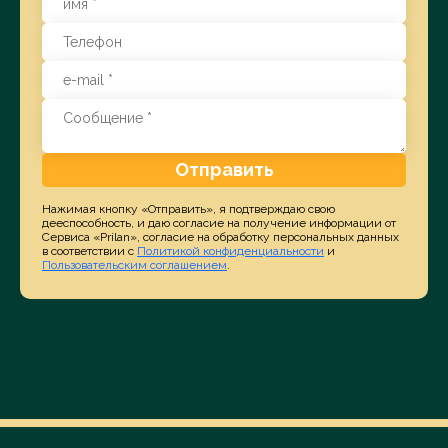
Отправить
Нажимая кнопку «Отправить», я подтверждаю свою
дееспособность, и даю согласие на получение информации от
Сервиса «Prilan», согласие на обработку персональных данных
в соответствии с
Политикой конфиденциальности
и
Пользовательским соглашением
.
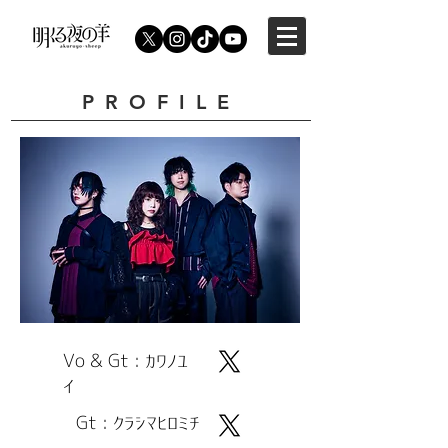
PROFILE
Vo & Gt : カワノユ
イ
Gt : クラシマヒロミチ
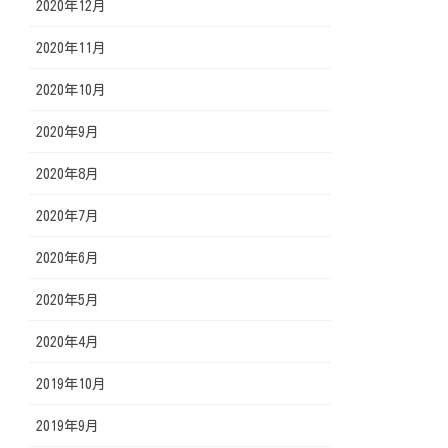
2020年12月
2020年11月
2020年10月
2020年9月
2020年8月
2020年7月
2020年6月
2020年5月
2020年4月
2019年10月
2019年9月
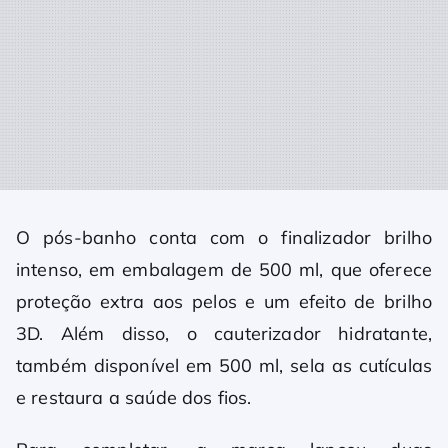
O pós-banho conta com o finalizador brilho
intenso, em embalagem de 500 ml, que oferece
proteção extra aos pelos e um efeito de brilho
3D. Além disso, o cauterizador hidratante,
também disponível em 500 ml, sela as cutículas
e restaura a saúde dos fios.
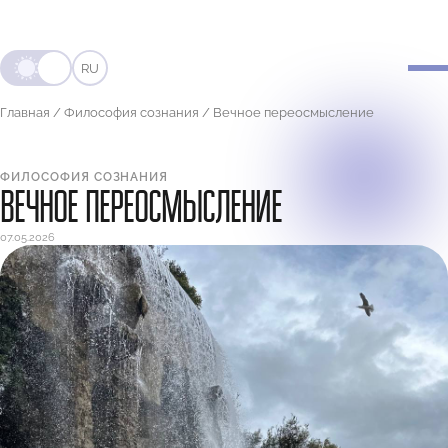
RU
Главная
/
Философия сознания
/
Вечное переосмысление
ФИЛОСОФИЯ СОЗНАНИЯ
ВЕЧНОЕ ПЕРЕОСМЫСЛЕНИЕ
07.05.2026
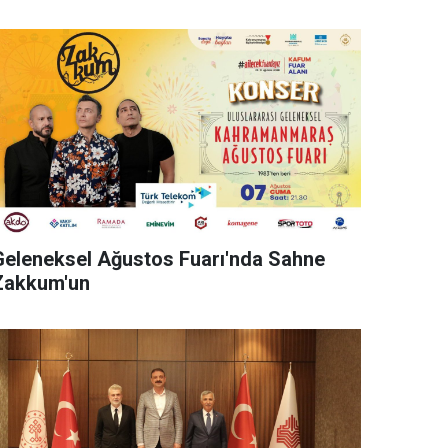
Geleneksel Ağustos Fuarı'nda Sahne
Zakkum'un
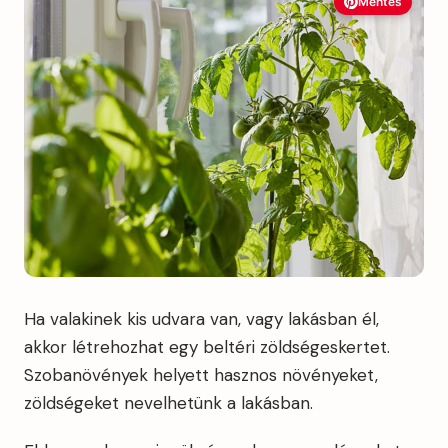
Mentés
Ha valakinek kis udvara van, vagy lakásban él,
akkor létrehozhat egy beltéri zöldségeskertet.
Szobanövények helyett hasznos növényeket,
zöldségeket nevelhetünk a lakásban.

════════════════

EXERCISE INSTRUCTIONS: Would you give the material back exactly, minus the pictures?

SOLUTION TO THIS TASK:
Отправить
Нажимая кнопку «Отправить», я подтверждаю свою
дееспособность, и даю согласие на получение информации от
Сервиса «Prilan», согласие на обработку персональных данных
в соответствии с
Политикой конфиденциальности
и
Пользовательским соглашением
.
PROFILE
Vo & Gt : カワノユ
イ
Gt : クラシマヒロミチ
2020年12月
2020年11月
2020年10月
2020年9月
2020年8月
2020年7月
2020年6月
2020年5月
2020年4月
2019年10月
2019年9月
O pós-banho conta com o finalizador brilho
intenso, em embalagem de 500 ml, que oferece
proteção extra aos pelos e um efeito de brilho
3D. Além disso, o cauterizador hidratante,
também disponível em 500 ml, sela as cutículas
e restaura a saúde dos fios.
RU
Главная
/
Философия сознания
/
Вечное переосмысление
ФИЛОСОФИЯ СОЗНАНИЯ
ВЕЧНОЕ ПЕРЕОСМЫСЛЕНИЕ
07.05.2026
Geleneksel Ağustos Fuarı'nda Sahne
Zakkum'un
Mentés
Ha valakinek kis udvara van, vagy lakásban él,
akkor létrehozhat egy beltéri zöldségeskertet.
Szobanövények helyett hasznos növényeket,
zöldségeket nevelhetünk a lakásban.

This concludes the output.